◆ WRITTEN REQUEST
Return each line of the entries below that contains the string "planeOp". Case counts.

↓

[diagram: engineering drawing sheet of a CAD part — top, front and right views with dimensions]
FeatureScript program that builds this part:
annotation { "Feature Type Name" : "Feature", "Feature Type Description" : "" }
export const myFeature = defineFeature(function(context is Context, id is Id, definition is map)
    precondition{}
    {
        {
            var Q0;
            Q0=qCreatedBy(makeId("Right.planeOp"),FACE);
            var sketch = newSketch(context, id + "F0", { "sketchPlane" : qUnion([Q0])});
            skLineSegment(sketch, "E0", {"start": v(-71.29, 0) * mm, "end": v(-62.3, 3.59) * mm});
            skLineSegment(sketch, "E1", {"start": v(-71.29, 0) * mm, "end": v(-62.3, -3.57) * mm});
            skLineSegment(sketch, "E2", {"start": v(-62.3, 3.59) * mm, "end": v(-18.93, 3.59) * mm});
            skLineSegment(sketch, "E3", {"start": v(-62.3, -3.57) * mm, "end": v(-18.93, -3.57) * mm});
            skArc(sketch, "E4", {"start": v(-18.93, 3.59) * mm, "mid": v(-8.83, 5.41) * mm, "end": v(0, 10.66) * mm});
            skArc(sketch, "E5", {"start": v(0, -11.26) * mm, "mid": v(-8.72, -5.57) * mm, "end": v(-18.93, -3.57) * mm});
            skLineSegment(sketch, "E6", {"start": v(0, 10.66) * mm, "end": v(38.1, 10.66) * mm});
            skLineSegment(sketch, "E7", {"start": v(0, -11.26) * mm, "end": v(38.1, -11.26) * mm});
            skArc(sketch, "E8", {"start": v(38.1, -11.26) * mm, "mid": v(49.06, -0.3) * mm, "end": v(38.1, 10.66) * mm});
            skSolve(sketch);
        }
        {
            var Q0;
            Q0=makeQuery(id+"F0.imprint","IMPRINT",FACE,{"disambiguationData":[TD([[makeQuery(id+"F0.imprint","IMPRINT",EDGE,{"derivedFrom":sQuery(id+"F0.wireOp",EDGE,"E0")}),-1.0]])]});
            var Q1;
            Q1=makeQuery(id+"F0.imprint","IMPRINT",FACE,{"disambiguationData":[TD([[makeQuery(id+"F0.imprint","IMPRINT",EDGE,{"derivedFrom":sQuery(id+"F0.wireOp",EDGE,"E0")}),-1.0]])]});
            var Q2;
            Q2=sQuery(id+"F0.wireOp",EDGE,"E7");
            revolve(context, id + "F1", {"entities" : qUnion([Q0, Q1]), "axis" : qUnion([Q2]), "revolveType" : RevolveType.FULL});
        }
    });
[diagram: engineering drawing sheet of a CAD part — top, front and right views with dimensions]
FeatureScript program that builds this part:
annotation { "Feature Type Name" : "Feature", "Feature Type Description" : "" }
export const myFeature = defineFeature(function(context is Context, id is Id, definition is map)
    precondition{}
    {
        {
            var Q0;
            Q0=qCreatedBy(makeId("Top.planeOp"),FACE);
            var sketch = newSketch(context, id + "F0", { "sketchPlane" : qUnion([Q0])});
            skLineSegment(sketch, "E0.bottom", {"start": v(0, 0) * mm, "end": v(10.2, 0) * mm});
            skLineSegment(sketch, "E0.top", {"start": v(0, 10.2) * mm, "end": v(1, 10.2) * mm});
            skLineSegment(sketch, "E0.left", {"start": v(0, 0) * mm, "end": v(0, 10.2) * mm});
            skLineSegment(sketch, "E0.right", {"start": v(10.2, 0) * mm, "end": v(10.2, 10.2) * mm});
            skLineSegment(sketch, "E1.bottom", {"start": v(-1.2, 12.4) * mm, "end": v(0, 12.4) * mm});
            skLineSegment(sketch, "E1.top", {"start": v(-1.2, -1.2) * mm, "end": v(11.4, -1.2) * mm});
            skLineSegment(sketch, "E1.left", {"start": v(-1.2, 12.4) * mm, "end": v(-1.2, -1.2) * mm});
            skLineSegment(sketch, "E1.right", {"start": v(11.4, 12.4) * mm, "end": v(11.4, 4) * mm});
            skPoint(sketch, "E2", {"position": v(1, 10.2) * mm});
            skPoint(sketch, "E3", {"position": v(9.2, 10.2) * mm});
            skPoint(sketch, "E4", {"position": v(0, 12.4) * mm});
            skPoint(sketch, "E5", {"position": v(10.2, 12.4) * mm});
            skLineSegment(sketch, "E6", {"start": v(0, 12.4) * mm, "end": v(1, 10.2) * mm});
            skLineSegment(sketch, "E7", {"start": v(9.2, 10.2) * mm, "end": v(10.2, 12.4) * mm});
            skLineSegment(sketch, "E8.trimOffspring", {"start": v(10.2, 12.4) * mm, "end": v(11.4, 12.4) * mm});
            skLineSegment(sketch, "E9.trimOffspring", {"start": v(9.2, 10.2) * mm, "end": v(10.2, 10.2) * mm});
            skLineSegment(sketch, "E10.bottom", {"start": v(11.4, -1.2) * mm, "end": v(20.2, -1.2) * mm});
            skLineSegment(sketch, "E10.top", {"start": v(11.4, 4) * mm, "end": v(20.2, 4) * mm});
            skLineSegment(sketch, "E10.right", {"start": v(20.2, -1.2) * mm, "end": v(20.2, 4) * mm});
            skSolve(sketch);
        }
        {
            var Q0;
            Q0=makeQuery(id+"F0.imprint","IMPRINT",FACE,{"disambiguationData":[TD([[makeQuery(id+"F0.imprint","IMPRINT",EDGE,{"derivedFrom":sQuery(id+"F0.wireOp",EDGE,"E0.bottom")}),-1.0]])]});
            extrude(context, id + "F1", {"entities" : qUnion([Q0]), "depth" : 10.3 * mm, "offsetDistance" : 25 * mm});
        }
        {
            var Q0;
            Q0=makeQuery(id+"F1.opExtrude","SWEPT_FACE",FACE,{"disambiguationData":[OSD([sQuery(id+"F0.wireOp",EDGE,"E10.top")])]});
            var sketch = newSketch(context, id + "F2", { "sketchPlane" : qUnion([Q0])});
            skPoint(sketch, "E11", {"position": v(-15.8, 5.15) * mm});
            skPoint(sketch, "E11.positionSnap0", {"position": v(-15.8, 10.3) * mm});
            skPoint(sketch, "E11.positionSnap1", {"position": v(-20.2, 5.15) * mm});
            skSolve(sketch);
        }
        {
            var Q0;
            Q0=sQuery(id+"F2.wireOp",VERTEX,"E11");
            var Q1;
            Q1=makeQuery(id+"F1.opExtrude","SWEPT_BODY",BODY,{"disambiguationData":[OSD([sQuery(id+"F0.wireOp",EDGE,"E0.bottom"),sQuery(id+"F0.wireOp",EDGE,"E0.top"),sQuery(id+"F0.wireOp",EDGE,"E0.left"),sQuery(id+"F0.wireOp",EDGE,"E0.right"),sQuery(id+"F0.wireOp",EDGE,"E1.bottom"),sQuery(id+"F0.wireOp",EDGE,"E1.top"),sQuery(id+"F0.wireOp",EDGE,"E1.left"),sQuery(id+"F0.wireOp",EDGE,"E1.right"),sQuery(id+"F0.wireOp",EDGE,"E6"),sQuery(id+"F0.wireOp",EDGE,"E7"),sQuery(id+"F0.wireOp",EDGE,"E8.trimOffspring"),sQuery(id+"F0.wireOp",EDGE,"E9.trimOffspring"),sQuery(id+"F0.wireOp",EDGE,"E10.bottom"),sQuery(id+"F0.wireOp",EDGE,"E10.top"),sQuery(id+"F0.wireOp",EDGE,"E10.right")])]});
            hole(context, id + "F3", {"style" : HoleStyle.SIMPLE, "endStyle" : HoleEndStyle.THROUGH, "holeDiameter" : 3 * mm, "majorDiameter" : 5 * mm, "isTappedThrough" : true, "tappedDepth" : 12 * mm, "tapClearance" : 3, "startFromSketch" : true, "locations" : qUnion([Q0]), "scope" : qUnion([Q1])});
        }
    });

↑

◆ TASK RESULT
            Q0=qCreatedBy(makeId("Right.planeOp"),FACE);
            Q0=qCreatedBy(makeId("Top.planeOp"),FACE);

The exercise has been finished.